UK to remove immigration cap for high earning migrants
High-earning migrant workers from outside the EU will be excluded from the Government’s immigration cap, Home Office minister Damian Green has said.
Bankers, lawyers and anyone else earning more than £150,000 will be allowed in over and above a monthly limit on skilled workers which will be introduced in April, the immigration minister said.
Scientists will also be moved towards the front of the queue in a system designed to favour scientific researchers, high earners and those with jobs where there is a shortage of UK staff, Mr Green said.
Chemists, biochemists, physicists, geologists and research and development managers will all be among those given a “significant advantage”, he said.
But Mr Green said the new rules will only apply to new applicants and not to those already in the UK.
He insisted the exception for high-earners would only affect a small number of migrants, adding that officials were writing to businesses to assess the level of demand.
Mr Green also announced that any migrants wanting to settle in the UK would have to be clear of any criminal convictions.
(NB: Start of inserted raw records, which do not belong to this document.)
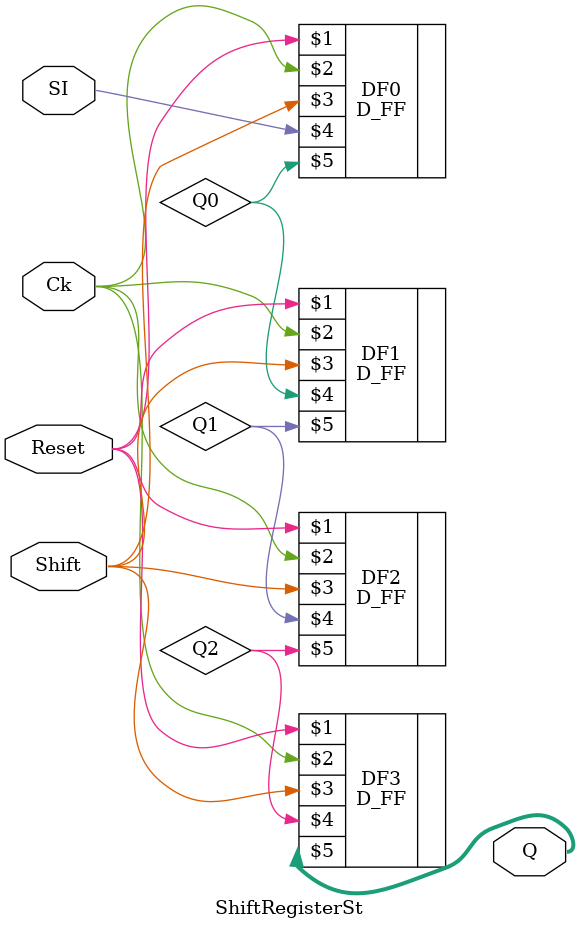
<source format=v>
`timescale 1ns/1ns

module ShiftRegisterSt (Reset, Ck, Shift, SI, Q);

input Reset, Ck, Shift, SI;
output [3:0] Q;

wire Q0, Q1, Q2;

D_FF DF0(Reset, Ck, Shift, SI, Q0);
D_FF DF1(Reset, Ck, Shift, Q0, Q1);
D_FF DF2(Reset, Ck, Shift, Q1, Q2);
D_FF DF3(Reset, Ck, Shift, Q2, Q);


endmodule

</source>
“If you’re here and you want to settle and you commit a criminal offence, you won’t be able to,” Mr Green said.
Outlining the plans to limit the number of skilled workers coming to the UK from outside the EU each year to 20,700, Mr Green said: “Britain needs to attract the brightest and the best to fill jobs gaps but this should never be at the expense of workers already here … Employers should look first to people who are out of work and who are already in this country.”
The annual limit, designed to help the Government fulfil its pledge to cut net migration from about 200,000 to the tens of thousands by 2015, will be split into monthly allocations. A total of 4,200 will be available for the first month in April, with 1,500 each month after that.